— Task inputs —
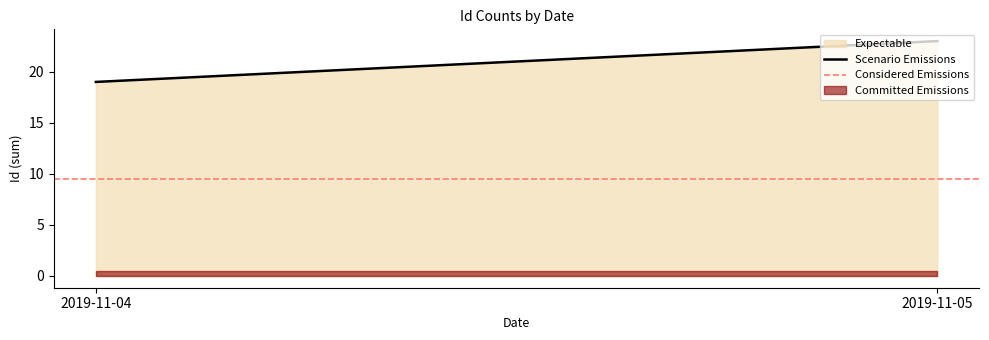

List the series in order of their overall mean, lowest first.

Committed Emissions, Expectable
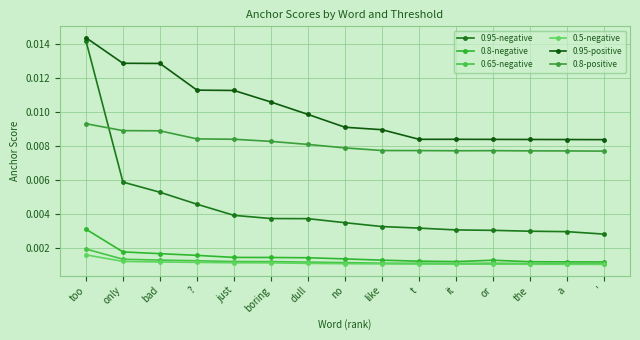

Is this an area chart (filled region under the line)?

No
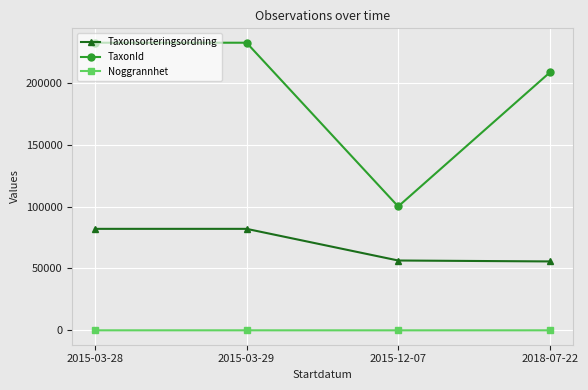

How many series are shown in this chart?

3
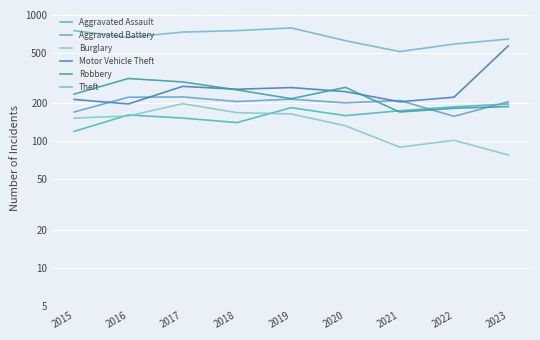

True or false: Motor Vehicle Theft has more than 0 points higher than both neighbors.

True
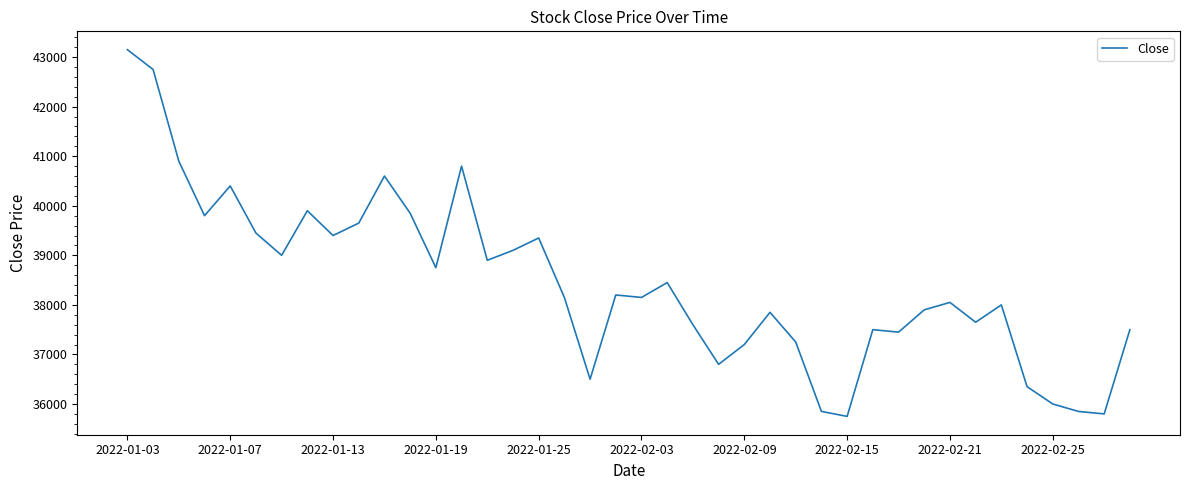

What is the greatest value displayed?

43150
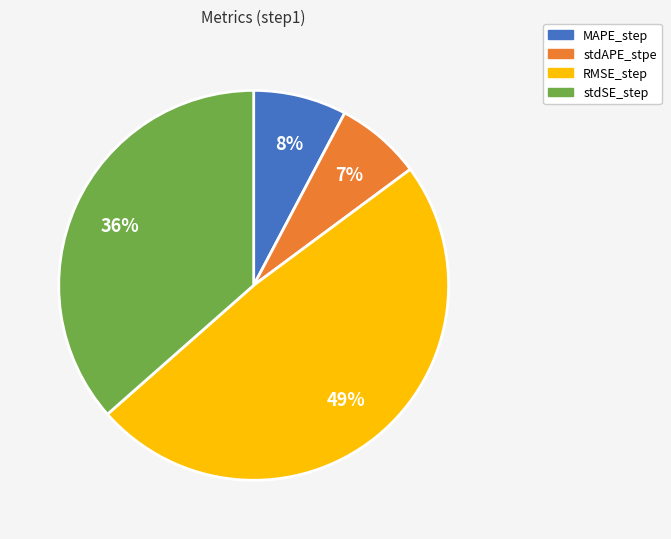

To the nearest percent, what percentage of the pie is MAPE_step?

8%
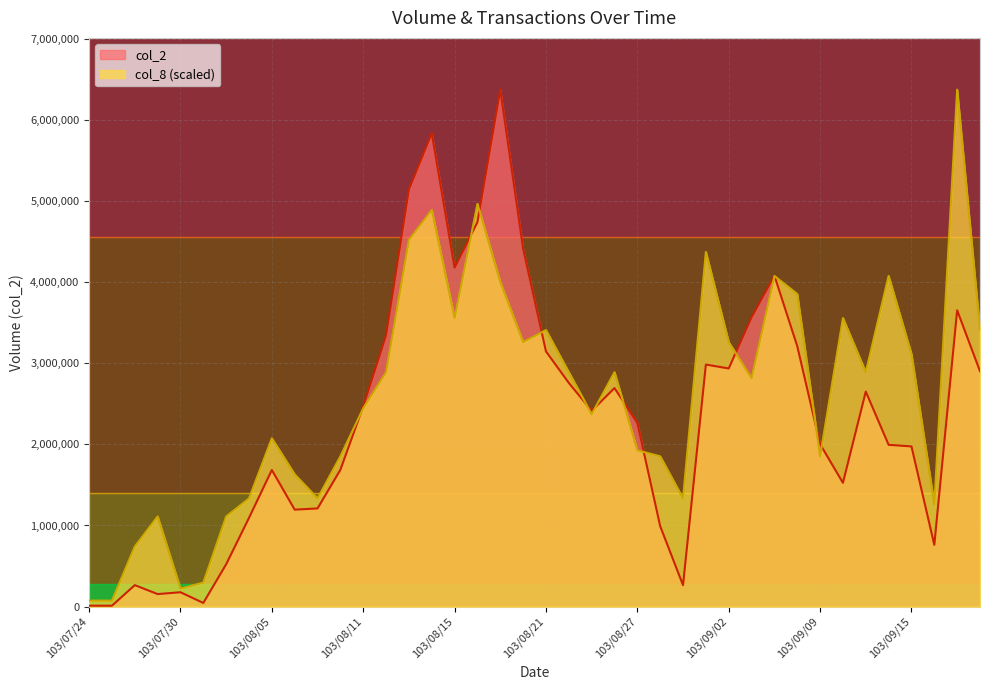

Reading left to right, extract all data points from this chart.

col_2: 103/07/24=11600.0	103/07/25=11200.0	103/07/28=265050.0	103/07/29=154520.0	103/07/30=177350.0	103/07/31=45060.0	103/08/01=521810.0	103/08/04=1094090.0	103/08/05=1684540.0	103/08/06=1195380.0	103/08/07=1210210.0	103/08/08=1686440.0	103/08/11=2469250.0	103/08/12=3344500.0	103/08/13=5142920.0	103/08/14=5836440.0	103/08/15=4178620.0	103/08/18=4739770.0	103/08/19=6373640.0	103/08/20=4413200.0	103/08/21=3146400.0	103/08/22=2757960.0	103/08/25=2414100.0	103/08/26=2694120.0	103/08/27=2265940.0	103/08/28=991790.0	103/08/29=264450.0	103/09/01=2984030.0	103/09/02=2935630.0	103/09/03=3567280.0	103/09/04=4080930.0	103/09/05=3210970.0	103/09/09=2003770.0	103/09/10=1526140.0	103/09/11=2650610.0	103/09/12=1994640.0	103/09/15=1974800.0	103/09/16=761380.0	103/09/17=3652670.0	103/09/18=2902340.0
col_8: 103/07/24=74112.1	103/07/25=74112.1	103/07/28=741120.9	103/07/29=1111681.4	103/07/30=222336.3	103/07/31=296448.4	103/08/01=1111681.4	103/08/04=1334017.7	103/08/05=2075138.6	103/08/06=1630466.0	103/08/07=1334017.7	103/08/08=1852802.3	103/08/11=2445699.1	103/08/12=2890371.6	103/08/13=4520837.7	103/08/14=4891398.1	103/08/15=3557380.5	103/08/18=4965510.2	103/08/19=4002053.0	103/08/20=3260932.1	103/08/21=3409156.3	103/08/22=2890371.6	103/08/25=2371587.0	103/08/26=2890371.6	103/08/27=1926914.4	103/08/28=1852802.3	103/08/29=1334017.7	103/09/01=4372613.5	103/09/02=3260932.1	103/09/03=2816259.5	103/09/04=4076165.1	103/09/05=3853828.8	103/09/09=1852802.3	103/09/10=3557380.5	103/09/11=2890371.6	103/09/12=4076165.1	103/09/15=3112707.9	103/09/16=1259905.6	103/09/17=6373640.0	103/09/18=3409156.3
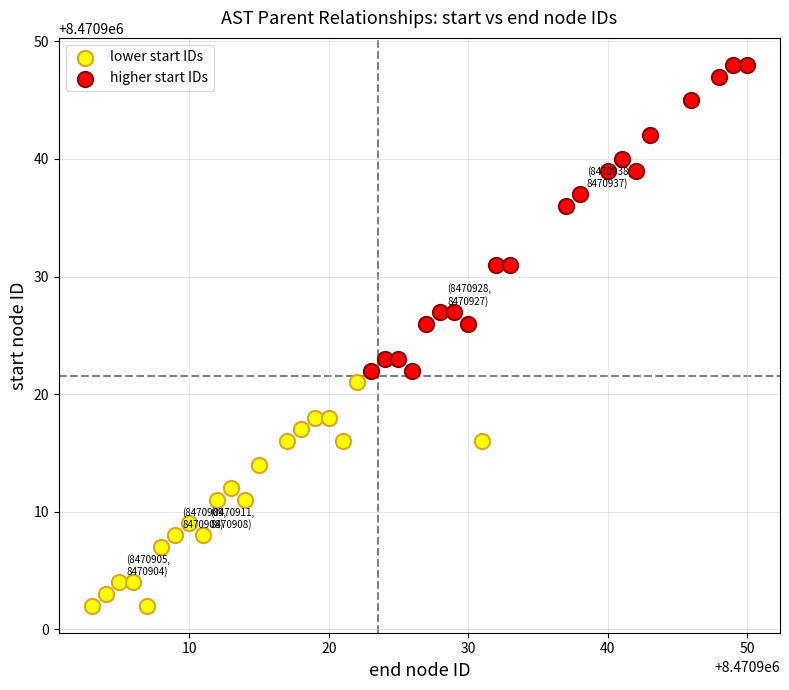

Which series has the largest Y range (max minus min)?

higher start IDs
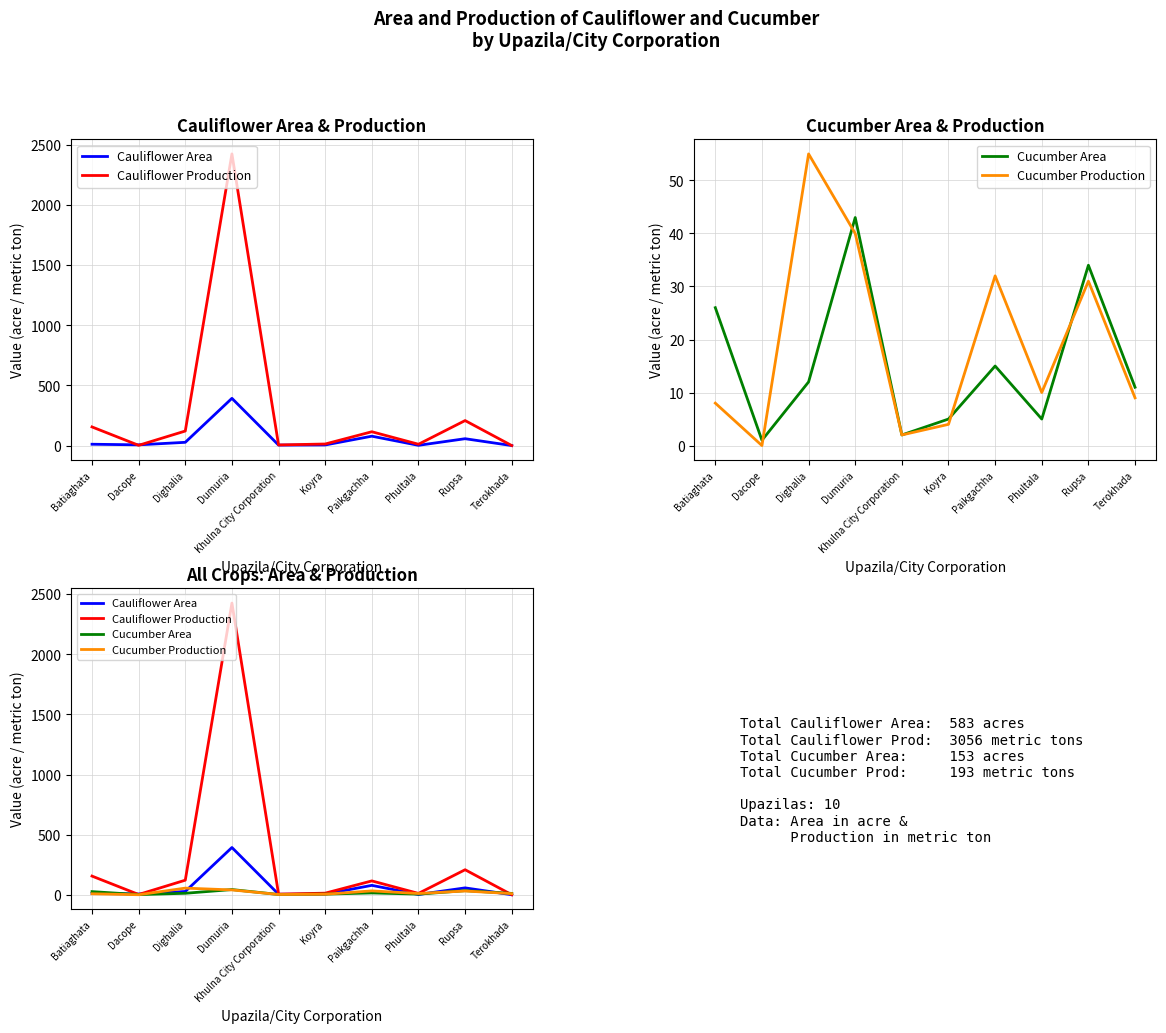

Is it true that Cucumber Production equals 57 at Paikgachha?

False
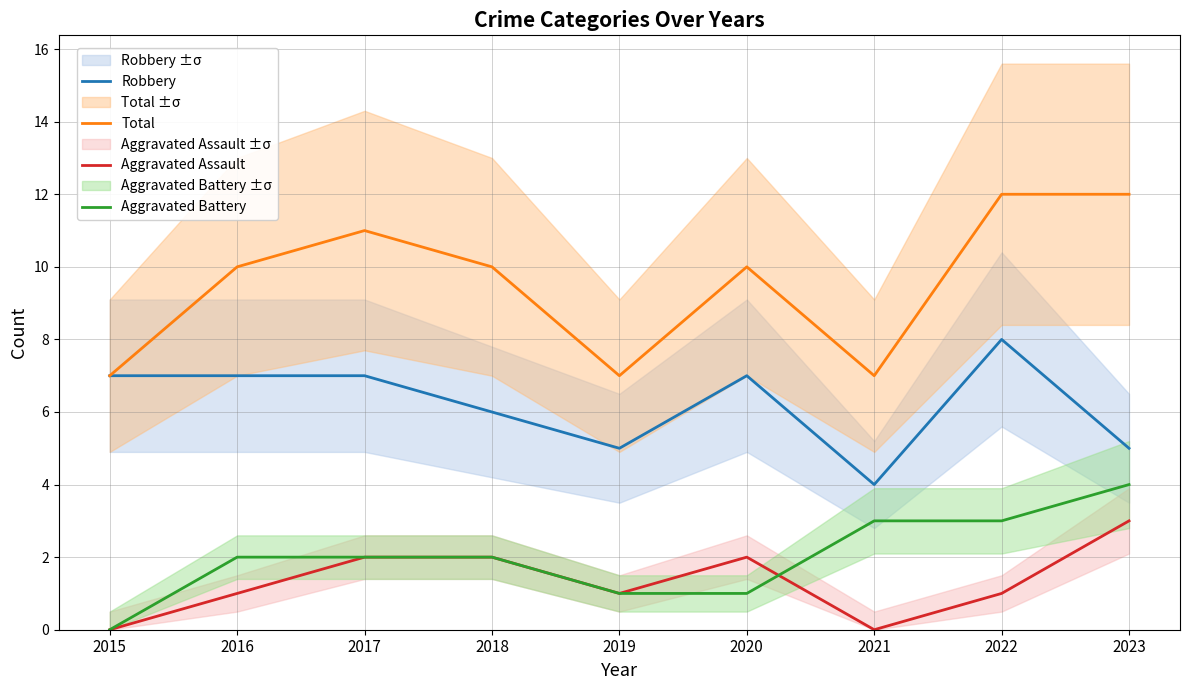

Does the chart display data point markers on the line(s)?

No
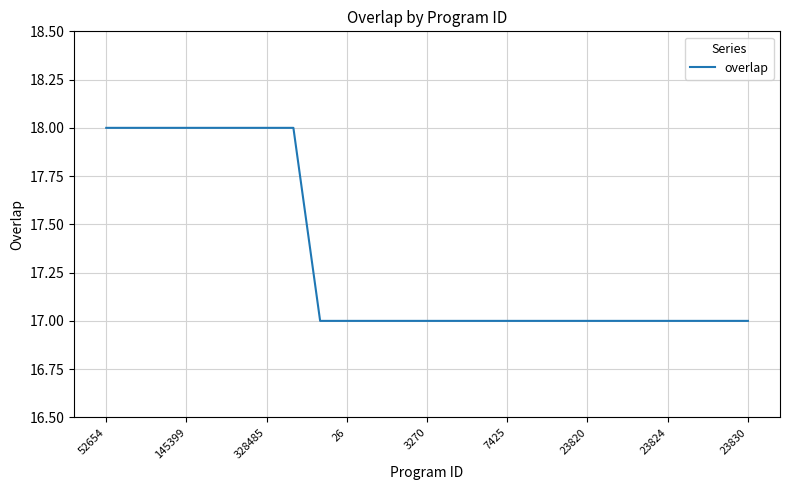

What is the maximum value shown in the chart?

18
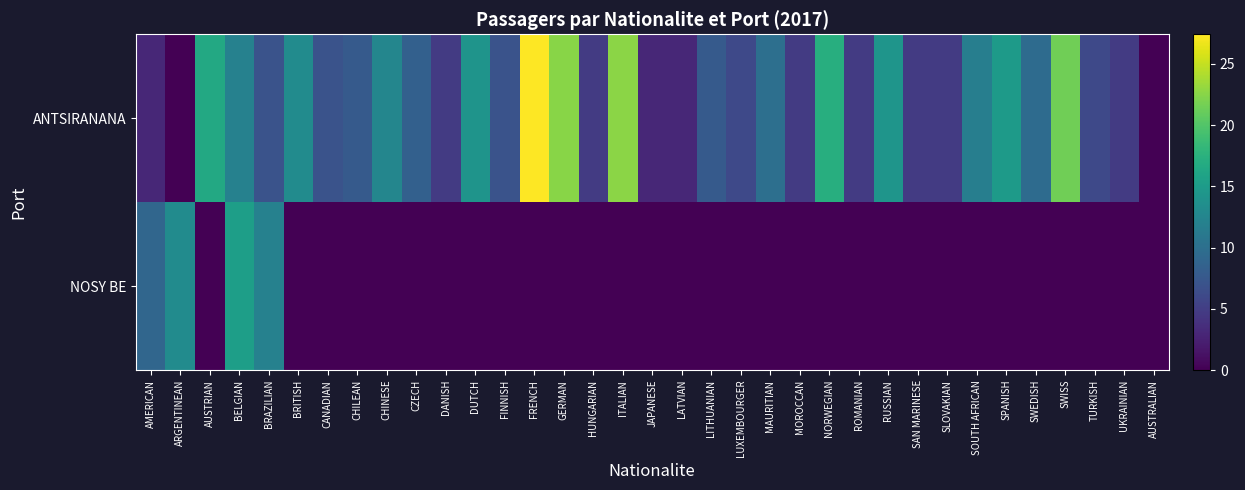

What is the greatest value displayed?

27.4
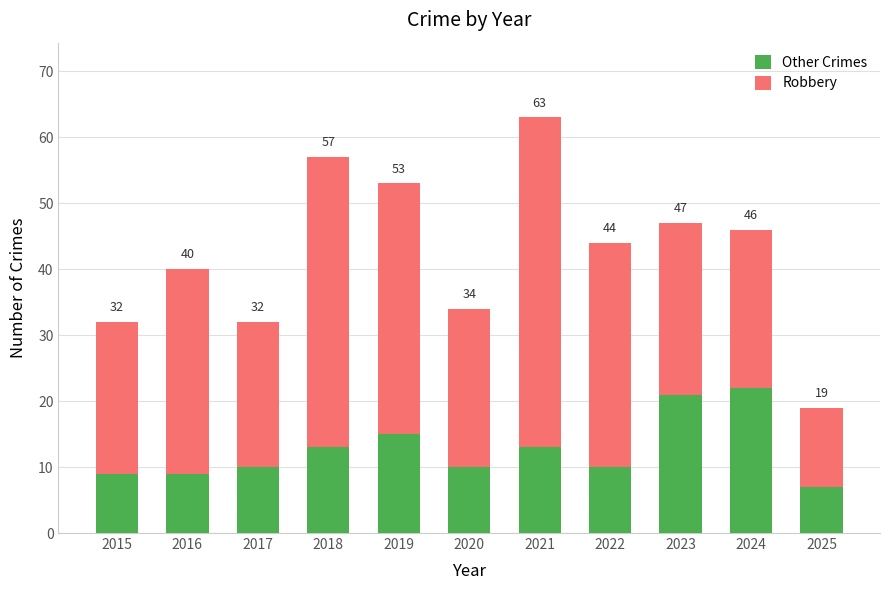

Rank the categories by Robbery value from highest to lowest.

2021, 2018, 2019, 2022, 2016, 2023, 2020, 2024, 2015, 2017, 2025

— Problem statement —
Reproduce every one of the records above, leaving out the pictures and keeping each line as it appears.

— Task output —
List the series in order of their overall mean, lowest first.

Committed Emissions, Expectable

Is this an area chart (filled region under the line)?

No

How many series are shown in this chart?

3

True or false: Motor Vehicle Theft has more than 0 points higher than both neighbors.

True

What is the greatest value displayed?

43150

To the nearest percent, what percentage of the pie is MAPE_step?

8%

Reading left to right, extract all data points from this chart.

col_2: 103/07/24=11600.0	103/07/25=11200.0	103/07/28=265050.0	103/07/29=154520.0	103/07/30=177350.0	103/07/31=45060.0	103/08/01=521810.0	103/08/04=1094090.0	103/08/05=1684540.0	103/08/06=1195380.0	103/08/07=1210210.0	103/08/08=1686440.0	103/08/11=2469250.0	103/08/12=3344500.0	103/08/13=5142920.0	103/08/14=5836440.0	103/08/15=4178620.0	103/08/18=4739770.0	103/08/19=6373640.0	103/08/20=4413200.0	103/08/21=3146400.0	103/08/22=2757960.0	103/08/25=2414100.0	103/08/26=2694120.0	103/08/27=2265940.0	103/08/28=991790.0	103/08/29=264450.0	103/09/01=2984030.0	103/09/02=2935630.0	103/09/03=3567280.0	103/09/04=4080930.0	103/09/05=3210970.0	103/09/09=2003770.0	103/09/10=1526140.0	103/09/11=2650610.0	103/09/12=1994640.0	103/09/15=1974800.0	103/09/16=761380.0	103/09/17=3652670.0	103/09/18=2902340.0
col_8: 103/07/24=74112.1	103/07/25=74112.1	103/07/28=741120.9	103/07/29=1111681.4	103/07/30=222336.3	103/07/31=296448.4	103/08/01=1111681.4	103/08/04=1334017.7	103/08/05=2075138.6	103/08/06=1630466.0	103/08/07=1334017.7	103/08/08=1852802.3	103/08/11=2445699.1	103/08/12=2890371.6	103/08/13=4520837.7	103/08/14=4891398.1	103/08/15=3557380.5	103/08/18=4965510.2	103/08/19=4002053.0	103/08/20=3260932.1	103/08/21=3409156.3	103/08/22=2890371.6	103/08/25=2371587.0	103/08/26=2890371.6	103/08/27=1926914.4	103/08/28=1852802.3	103/08/29=1334017.7	103/09/01=4372613.5	103/09/02=3260932.1	103/09/03=2816259.5	103/09/04=4076165.1	103/09/05=3853828.8	103/09/09=1852802.3	103/09/10=3557380.5	103/09/11=2890371.6	103/09/12=4076165.1	103/09/15=3112707.9	103/09/16=1259905.6	103/09/17=6373640.0	103/09/18=3409156.3

Which series has the largest Y range (max minus min)?

higher start IDs

Is it true that Cucumber Production equals 57 at Paikgachha?

False

Does the chart display data point markers on the line(s)?

No

What is the maximum value shown in the chart?

18

What is the greatest value displayed?

27.4

Rank the categories by Robbery value from highest to lowest.

2021, 2018, 2019, 2022, 2016, 2023, 2020, 2024, 2015, 2017, 2025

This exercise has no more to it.